The Road to Making a Graphic Novel – Script Writing

Script Writing

Creating and writing a book or graphic novel is no small feat to be sure, but it is not in many cases, complete when the prose or script is finished. Preparing a pitch for a publisher or preparing your book for self-publishing is so much more than a compelling an original story. Communications, Marketing, Digital Art, Graphic Design, navigating your country’s copywrite and ISBN/ISSN systems, Being your own Advocate, and Believing in yourself are just a few of things I have discovered as part of the job when you are making a professional impression on the literary, comic, or publishing world. Please check back periodically for information as well as my personal experience with each of these topics, and how I was able to navigate them to an end that I was pleased with.

Script v Prose

Taking an idea or story and visualizing it, is something every writer and creator does to at least some degree, for any type of creative writing.

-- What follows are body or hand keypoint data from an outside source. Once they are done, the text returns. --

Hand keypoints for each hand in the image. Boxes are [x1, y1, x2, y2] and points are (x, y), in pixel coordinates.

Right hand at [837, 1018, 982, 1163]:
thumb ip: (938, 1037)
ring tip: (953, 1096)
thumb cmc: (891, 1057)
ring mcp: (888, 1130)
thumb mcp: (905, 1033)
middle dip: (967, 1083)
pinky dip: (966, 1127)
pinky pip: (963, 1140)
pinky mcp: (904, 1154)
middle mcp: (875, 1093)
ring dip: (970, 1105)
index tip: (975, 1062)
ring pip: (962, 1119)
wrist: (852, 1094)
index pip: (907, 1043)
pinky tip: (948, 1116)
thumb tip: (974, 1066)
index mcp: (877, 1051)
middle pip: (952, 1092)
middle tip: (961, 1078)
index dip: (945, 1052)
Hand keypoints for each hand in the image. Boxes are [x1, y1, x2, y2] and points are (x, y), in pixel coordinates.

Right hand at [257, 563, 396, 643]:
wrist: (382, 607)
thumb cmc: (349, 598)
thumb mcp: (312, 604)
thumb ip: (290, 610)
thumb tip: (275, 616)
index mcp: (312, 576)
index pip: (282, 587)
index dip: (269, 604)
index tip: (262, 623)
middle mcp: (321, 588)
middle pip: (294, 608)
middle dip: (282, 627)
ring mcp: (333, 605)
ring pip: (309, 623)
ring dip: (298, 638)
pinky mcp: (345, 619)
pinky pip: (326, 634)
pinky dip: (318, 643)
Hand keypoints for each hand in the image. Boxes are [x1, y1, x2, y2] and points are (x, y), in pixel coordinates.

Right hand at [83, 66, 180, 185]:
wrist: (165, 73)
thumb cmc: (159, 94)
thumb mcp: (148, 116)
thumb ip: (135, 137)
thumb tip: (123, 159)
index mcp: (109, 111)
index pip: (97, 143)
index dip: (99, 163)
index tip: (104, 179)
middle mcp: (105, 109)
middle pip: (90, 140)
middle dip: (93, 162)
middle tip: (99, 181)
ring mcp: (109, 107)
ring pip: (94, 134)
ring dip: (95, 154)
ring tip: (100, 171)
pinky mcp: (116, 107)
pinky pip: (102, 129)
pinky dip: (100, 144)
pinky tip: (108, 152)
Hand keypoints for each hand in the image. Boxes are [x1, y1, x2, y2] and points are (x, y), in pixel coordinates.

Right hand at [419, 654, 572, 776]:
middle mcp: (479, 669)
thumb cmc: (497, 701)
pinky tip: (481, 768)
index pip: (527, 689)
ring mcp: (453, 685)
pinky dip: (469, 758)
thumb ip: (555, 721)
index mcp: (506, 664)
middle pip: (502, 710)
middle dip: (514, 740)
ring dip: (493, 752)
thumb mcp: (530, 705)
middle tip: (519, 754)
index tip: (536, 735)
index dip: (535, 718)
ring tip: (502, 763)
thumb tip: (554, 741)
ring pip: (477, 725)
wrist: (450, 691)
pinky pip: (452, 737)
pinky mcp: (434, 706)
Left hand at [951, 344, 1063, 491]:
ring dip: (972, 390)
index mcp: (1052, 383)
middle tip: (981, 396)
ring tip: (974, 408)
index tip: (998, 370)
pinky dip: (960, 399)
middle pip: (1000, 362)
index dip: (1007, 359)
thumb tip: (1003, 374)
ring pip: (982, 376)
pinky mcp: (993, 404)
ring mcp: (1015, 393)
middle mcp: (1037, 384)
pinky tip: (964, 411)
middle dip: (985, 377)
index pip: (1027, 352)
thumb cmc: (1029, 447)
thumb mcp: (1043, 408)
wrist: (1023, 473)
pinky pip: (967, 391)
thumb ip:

Specifically, for script (comic or otherwise) to be able to convey a scene using explanations and descriptions is the heart of creative writing itself. The difference between script writing and prose is that the end reader rarely, if ever, will see the written script work. When writing a script for a comic or graphic novel, you are writing to an artist. You only have one (depending on the size of your project) reader. The artist is going to take what you have written and make it come alive. It puts your descriptive skills to the test to ensure clarity, vision, direction, angle, and sometimes even colour. Forgetful are we that read comics and graphic novels, how much of the story comes through on pages filled with nothing but artwork, and a complete void of speech balloons (word bubbles). Those images that drive home a poignant portion of story through non-verbal communication were meticulously planned, described, and written for the artist, who then took them and created the visual representation of them. Telling a story comes easily for me, but putting it into specific formatted, paneled, for artist only, verbal lines is a totally unique way of making a story cohesive. In the end, it is a seamless blend of writer and artist that bring the reader on a journey through the story. It’s the duality of creating comics, unless you are lucky enough to be a gifted writer and illustrator all rolled up into one.